▶ [Assignment A] In the passage on empirical adequacy, what is the best reply to the radical inductive sceptics who deny that any general statement is true?
▶ [Assignment B] Return the stretch of the passage on empirical adequacy from "Is Any Theory" through "an ‘inductive leap'.".

Is Any Theory Empirically Adequate?
Can we know for sure that any theory is empirically adequate? To accept a theory as empirically adequate and set out to explain why is to generalise beyond the available evidence, to make an ‘inductive leap'.
But it is no different with explanation in science itself. Scientific explananda are typically general. Scientists typically seek to explain general statements, rather than statements of particular fact. For example, they seek to explain why sticks look bent when half-immersed in water, not why my walking-stick looked bent last Thursday when I dipped it in the Leith. Some radical inductive sceptics deny that any general statement is true. The best reply to them is to ask how they know this (self-refuting) statement to be true. Other radical inductive sceptics deny that any general statement can be known for certain to be true. The best reply to them is to agree, but to insist that some general statements can be rationally adopted as true. Scientists who set out to explain why sticks look bent in water obviously suppose that sticks do look bent in water... always. And it is reasonable for them to suppose this, despite the fact that it might turn out to be mistaken, as the inductive sceptics rightly point out. As in science, so also in metascience. Metascientists can reasonably suppose that a theory is empirically adequate, and set out to explain why. If the metascientific explanatory project is to be rejected because it involves an ‘inductive leap', then science's typical explanatory projects must be rejected on the same ground.Even so, to claim that a theory is empirically adequate is to make a very strong claim. It is to claim that all the empirical regularities predicted by a theory are true. There are both vertical and horizontal ‘inductive leaps' involved in such a claim. To say that any particular predicted empirical generalisation is true involves the vertical inductive leap from examined cases to all cases.

[Records in a dataset]
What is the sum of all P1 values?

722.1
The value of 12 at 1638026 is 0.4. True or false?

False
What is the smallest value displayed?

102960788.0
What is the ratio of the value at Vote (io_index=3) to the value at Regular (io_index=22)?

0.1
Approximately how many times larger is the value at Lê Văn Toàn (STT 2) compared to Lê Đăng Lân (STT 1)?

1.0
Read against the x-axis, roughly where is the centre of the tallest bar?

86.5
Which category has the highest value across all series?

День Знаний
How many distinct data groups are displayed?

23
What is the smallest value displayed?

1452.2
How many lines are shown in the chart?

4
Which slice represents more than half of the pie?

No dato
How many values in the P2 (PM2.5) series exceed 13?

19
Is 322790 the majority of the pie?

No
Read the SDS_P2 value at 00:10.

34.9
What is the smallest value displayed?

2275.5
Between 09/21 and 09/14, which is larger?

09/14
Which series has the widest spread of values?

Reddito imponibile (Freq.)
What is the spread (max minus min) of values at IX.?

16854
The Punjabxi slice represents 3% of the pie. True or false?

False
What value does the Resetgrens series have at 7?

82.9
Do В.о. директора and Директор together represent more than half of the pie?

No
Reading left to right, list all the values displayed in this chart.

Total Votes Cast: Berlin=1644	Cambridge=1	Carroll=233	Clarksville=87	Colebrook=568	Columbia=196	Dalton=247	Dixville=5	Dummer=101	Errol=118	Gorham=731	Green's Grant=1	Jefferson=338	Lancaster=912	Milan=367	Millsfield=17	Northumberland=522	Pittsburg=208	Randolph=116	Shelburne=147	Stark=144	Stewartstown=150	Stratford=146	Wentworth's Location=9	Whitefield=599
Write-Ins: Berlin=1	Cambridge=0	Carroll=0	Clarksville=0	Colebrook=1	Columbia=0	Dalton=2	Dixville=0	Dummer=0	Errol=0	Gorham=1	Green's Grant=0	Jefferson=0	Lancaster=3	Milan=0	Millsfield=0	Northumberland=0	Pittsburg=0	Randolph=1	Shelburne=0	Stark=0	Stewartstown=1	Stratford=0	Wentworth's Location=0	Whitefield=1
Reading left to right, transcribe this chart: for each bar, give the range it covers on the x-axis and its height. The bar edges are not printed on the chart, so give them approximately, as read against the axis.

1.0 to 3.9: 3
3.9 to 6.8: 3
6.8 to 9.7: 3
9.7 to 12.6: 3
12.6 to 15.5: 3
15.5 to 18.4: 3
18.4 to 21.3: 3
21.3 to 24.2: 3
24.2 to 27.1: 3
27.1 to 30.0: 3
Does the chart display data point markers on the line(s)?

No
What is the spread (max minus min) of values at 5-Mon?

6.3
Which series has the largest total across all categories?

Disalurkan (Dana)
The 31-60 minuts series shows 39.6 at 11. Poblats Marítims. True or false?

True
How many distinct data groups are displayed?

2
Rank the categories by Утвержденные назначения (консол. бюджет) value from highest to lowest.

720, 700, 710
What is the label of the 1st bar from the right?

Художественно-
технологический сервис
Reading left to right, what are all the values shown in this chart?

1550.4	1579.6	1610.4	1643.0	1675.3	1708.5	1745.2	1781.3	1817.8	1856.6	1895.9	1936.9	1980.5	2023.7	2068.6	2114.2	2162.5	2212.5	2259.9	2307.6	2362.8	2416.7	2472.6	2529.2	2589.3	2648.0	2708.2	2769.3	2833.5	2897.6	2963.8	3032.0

▶ [Exercise output A] To ask them how they know this self-refuting statement to be true.

▶ [Exercise output B]
Is Any Theory Empirically Adequate?
Can we know for sure that any theory is empirically adequate? To accept a theory as empirically adequate and set out to explain why is to generalise beyond the available evidence, to make an ‘inductive leap'.